The initiative we now see in several places, to shut entirely the doors of wealthy countries to asylum seekers, will therefore be a failed policy. If governments insist on shutting the doors forcefully, they will be going down a disastrous route. As climate change and political instability continues to uproot large populations, complete closure is a recipe for regional conflicts. Such “mobility conflicts” are already more and more visible in places such as Libya and Greece’s land border with Turkey. The dynamic of mobility conflicts is much more dangerous for governments than the reputational threats we seek to raise.
After the outbreak of the novel coronavirus, cross-border movement presents new dangers, and nations should, of course, protect the health and safety of their citizens. But cracking down on refugees and forcibly displaced populations is a move in the wrong direction. It shows how under the guise of medical protections, countries aim to achieve entirely different goals. At best, these are understandable (but mostly false) economic protections for their citizens. At worst, states aim to enforce race distinctions: what W.E.B. Du Bois famously called the global “color-line.”

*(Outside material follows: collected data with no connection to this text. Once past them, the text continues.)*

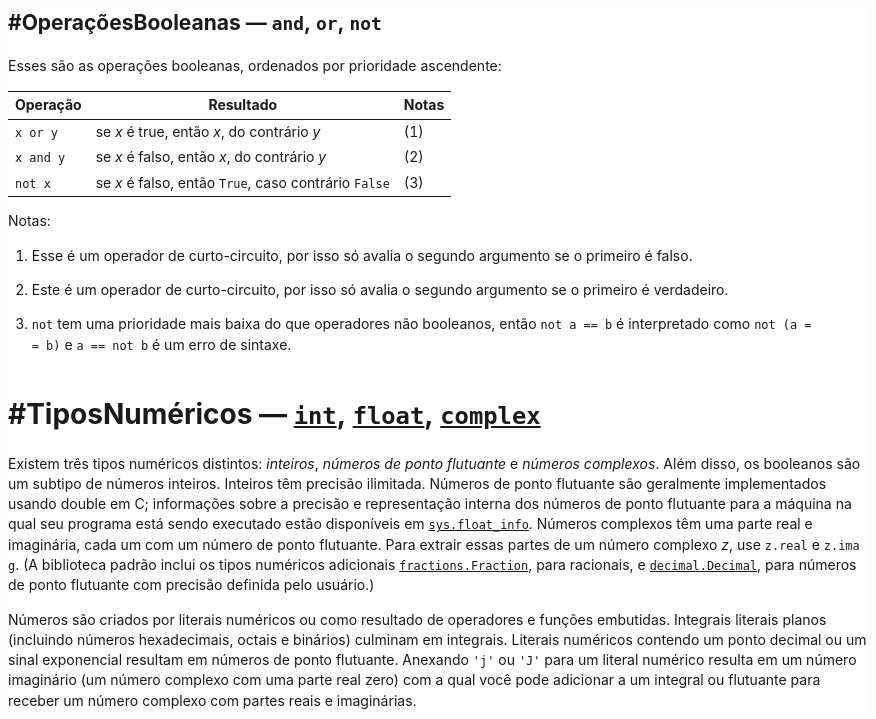 
## #OperaçõesBooleanas — `and`, `or`, `not`[](https://docs.python.org/pt-br/3/library/stdtypes.html#boolean-operations-and-or-not "Link para este cabeçalho")

Esses são as operações booleanas, ordenados por prioridade ascendente:

| Operação  | Resultado                                            | Notas |
| --------- | ---------------------------------------------------- | ----- |
| `x or y`  | se _x_ é true, então _x_, do contrário _y_           | (1)   |
| `x and y` | se _x_ é falso, então _x_, do contrário _y_          | (2)   |
| `not x`   | se _x_ é falso, então `True`, caso contrário `False` | (3)   |

Notas:

1. Esse é um operador de curto-circuito, por isso só avalia o segundo argumento se o primeiro é falso.
    
2. Este é um operador de curto-circuito, por isso só avalia o segundo argumento se o primeiro é verdadeiro.
    
3. `not` tem uma prioridade mais baixa do que operadores não booleanos, então `not a == b` é interpretado como `not (a == b)` e `a == not b` é um erro de sintaxe.


# #TiposNuméricos — [`int`](https://docs.python.org/pt-br/3/library/functions.html#int "int"), [`float`](https://docs.python.org/pt-br/3/library/functions.html#float "float"), [`complex`](https://docs.python.org/pt-br/3/library/functions.html#complex "complex")[](https://docs.python.org/pt-br/3/library/stdtypes.html#numeric-types-int-float-complex "Link para este cabeçalho")

Existem três tipos numéricos distintos: _inteiros_, _números de ponto flutuante_ e _números complexos_. Além disso, os booleanos são um subtipo de números inteiros. Inteiros têm precisão ilimitada. Números de ponto flutuante são geralmente implementados usando double em C; informações sobre a precisão e representação interna dos números de ponto flutuante para a máquina na qual seu programa está sendo executado estão disponíveis em [`sys.float_info`](https://docs.python.org/pt-br/3/library/sys.html#sys.float_info "sys.float_info"). Números complexos têm uma parte real e imaginária, cada um com um número de ponto flutuante. Para extrair essas partes de um número complexo _z_, use `z.real` e `z.imag`. (A biblioteca padrão inclui os tipos numéricos adicionais [`fractions.Fraction`](https://docs.python.org/pt-br/3/library/fractions.html#fractions.Fraction "fractions.Fraction"), para racionais, e [`decimal.Decimal`](https://docs.python.org/pt-br/3/library/decimal.html#decimal.Decimal "decimal.Decimal"), para números de ponto flutuante com precisão definida pelo usuário.)

Números são criados por literais numéricos ou como resultado de operadores e funções embutidas. Integrais literais planos (incluindo números hexadecimais, octais e binários) culminam em integrais. Literais numéricos contendo um ponto decimal ou um sinal exponencial resultam em números de ponto flutuante. Anexando `'j'` ou `'J'` para um literal numérico resulta em um número imaginário (um número complexo com uma parte real zero) com a qual você pode adicionar a um integral ou flutuante para receber um número complexo com partes reais e imaginárias.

In this regard, the move against migrants and refugees in the wake of the pandemic is a litmus test for governments more generally. If the pandemic can be used as a weapon against migrants, it can be employed in turn against all of us. Trying to board a plane, we now experience barriers that refugees and migrants seeking protection have experienced at least since planes were invented. Internal borders have been erected to limit our every step. As Christopher Szabla observed already this April, “all travelers – even those driving between New York and Rhode Island – now find themselves under suspicion for carrying the [coronavirus].” We have been separated from family, loved ones and dear friends. Some governments have gone extremely far to track our activity online by means that have nothing to do with public health.
Border justice is now also about making sure these steps that apply to all of us do not exceed their crucial health purposes. Although those seeking protection are clearly worse off, we are now all caught, somehow, in a migration limbo.
It would be a mistake, however, to conclude that the border justice campaign has simply dissolved into a much broader civil rights agenda. Of course, civil rights attorneys have worked on movement restrictions of various kinds for a very long time. The unique insight that the border justice agenda brings to the table is the importance of movement as a key aspect of structural inequality, both at the intranational and international levels.
As the dynamics of closure continue, we should push ever more strongly to build a legal and political agenda against violence and discrimination at our borders. The new agenda of border justice confronts not only national borders, but the new borders we all now face. Far from putting an end to the program of border justice, COVID-19 has spread the concern across all of our compartmentalized public spaces.